A little reflection will show that trees cannot be fractals in the strict sense, because they do not branch forever – there is a minimum twig size, and a maximum trunk size, no matter which tree you look at. But within this size range, are trees approximately fractals? Do the same branching rules apply for the small branches as for the large ones? This is a surprisingly hard question – to find out, you’d have to measure the sizes and positions of all the branches in a tree, and compare the branching rules for every level of branching. This can add up to thousands of branches very easily – imagine keeping track of every single one! And the problem gets worse, because most scientists would want to see replication (do the same results hold for multiple trees of the same species) and generality (does the result hold for multiple species). There are some researchers in my group who are working on testing these ideas right now, but they haven’t published their results yet – so stay tuned!

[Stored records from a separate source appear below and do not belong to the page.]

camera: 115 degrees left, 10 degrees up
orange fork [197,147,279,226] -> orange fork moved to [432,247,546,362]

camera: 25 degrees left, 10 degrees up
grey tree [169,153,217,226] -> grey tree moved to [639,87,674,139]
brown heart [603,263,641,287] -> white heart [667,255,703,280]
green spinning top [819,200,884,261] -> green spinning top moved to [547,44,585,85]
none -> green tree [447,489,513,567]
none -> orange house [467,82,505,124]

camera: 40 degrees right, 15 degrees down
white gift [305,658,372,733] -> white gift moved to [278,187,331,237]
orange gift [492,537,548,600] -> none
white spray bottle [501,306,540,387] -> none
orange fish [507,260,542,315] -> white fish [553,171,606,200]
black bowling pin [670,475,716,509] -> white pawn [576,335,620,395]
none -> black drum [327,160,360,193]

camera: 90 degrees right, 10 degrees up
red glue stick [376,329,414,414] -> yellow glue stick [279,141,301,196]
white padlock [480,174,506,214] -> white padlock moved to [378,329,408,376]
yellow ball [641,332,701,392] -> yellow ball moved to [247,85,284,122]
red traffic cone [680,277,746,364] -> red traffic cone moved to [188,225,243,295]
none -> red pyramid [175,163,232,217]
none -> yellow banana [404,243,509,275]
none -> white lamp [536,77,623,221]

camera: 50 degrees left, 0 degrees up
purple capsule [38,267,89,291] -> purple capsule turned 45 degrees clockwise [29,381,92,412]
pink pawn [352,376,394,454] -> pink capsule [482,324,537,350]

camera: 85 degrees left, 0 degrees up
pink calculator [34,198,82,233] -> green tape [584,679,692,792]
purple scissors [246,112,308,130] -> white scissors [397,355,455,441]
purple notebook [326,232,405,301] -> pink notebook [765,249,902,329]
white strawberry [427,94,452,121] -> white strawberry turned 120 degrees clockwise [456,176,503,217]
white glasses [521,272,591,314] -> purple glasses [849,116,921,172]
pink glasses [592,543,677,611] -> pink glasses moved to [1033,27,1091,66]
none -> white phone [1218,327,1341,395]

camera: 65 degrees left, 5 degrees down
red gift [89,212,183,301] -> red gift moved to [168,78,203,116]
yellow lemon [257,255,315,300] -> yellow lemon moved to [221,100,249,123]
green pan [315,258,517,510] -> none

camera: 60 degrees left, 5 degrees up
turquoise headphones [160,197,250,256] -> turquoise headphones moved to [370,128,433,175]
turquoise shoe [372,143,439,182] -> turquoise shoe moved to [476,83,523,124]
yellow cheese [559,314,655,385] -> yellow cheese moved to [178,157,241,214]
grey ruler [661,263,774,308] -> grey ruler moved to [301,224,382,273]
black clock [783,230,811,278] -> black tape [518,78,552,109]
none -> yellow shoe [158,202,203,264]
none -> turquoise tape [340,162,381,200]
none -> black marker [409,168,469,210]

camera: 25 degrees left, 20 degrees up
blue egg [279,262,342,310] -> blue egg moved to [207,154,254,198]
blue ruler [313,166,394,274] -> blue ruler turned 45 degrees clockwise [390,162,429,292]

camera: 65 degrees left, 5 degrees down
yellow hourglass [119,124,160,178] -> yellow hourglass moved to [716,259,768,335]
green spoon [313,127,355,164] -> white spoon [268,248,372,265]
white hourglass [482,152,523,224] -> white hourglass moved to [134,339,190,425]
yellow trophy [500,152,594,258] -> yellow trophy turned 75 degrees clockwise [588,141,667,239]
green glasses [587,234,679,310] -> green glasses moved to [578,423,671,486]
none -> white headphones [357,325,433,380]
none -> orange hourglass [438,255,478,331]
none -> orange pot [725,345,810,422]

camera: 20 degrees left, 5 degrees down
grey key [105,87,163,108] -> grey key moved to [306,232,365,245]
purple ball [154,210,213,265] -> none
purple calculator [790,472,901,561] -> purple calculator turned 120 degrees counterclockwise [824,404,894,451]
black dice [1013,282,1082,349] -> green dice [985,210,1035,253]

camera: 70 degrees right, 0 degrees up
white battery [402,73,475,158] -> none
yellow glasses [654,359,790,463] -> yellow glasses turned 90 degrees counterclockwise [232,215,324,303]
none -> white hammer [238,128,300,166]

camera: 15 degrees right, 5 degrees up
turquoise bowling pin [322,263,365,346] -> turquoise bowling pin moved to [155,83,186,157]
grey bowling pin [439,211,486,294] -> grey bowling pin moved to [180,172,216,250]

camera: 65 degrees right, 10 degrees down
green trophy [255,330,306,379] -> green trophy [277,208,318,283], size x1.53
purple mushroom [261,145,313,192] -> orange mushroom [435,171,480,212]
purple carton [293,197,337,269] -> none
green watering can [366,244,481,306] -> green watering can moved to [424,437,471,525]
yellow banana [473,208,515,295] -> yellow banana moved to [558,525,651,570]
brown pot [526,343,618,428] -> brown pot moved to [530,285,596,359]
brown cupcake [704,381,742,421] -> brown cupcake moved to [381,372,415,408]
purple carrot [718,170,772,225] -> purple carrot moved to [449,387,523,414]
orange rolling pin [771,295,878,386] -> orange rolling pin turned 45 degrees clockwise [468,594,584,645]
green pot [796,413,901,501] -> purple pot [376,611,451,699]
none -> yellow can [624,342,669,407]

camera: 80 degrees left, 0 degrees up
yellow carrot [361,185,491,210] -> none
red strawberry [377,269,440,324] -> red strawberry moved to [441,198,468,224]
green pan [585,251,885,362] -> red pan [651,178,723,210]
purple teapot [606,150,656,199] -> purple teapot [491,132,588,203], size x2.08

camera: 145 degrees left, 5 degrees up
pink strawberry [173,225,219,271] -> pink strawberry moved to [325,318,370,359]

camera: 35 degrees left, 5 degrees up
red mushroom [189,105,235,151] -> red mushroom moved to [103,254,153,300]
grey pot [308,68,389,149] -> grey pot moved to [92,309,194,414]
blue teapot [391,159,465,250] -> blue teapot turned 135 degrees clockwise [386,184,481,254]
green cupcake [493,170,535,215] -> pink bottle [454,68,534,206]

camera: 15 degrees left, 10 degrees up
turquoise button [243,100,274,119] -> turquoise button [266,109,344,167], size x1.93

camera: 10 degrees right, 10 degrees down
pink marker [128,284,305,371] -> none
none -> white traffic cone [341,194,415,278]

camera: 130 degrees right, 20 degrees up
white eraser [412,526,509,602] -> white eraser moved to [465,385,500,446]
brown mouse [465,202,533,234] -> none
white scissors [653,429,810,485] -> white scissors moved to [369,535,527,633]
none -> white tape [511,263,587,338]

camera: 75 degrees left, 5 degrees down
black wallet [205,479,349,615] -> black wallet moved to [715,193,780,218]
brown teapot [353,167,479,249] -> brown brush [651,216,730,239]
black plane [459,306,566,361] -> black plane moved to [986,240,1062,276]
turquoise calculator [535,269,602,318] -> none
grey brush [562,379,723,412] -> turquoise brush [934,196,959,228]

There is a weaker way to determine if trees are fractals – you can make a mathematical model that predicts several properties of trees (like how many leaves they should have, or how much carbon they use) based on their size and their branching rules. If these predictions are confirmed by observations, then it is reasonable to think trees might be approximately fractal. There is a large controversy over these measurements – they seem to work better for large trees than small ones, suggesting that small trees are not very fractal-like. Of course there is another option, too – another mathematical model (that has nothing to do with fractals) could make the exact same predictions. Until we can rule out all other theories, we are left without any definite conclusion. We will have to wait for the detailed measurements of all the branches in many species to be sure!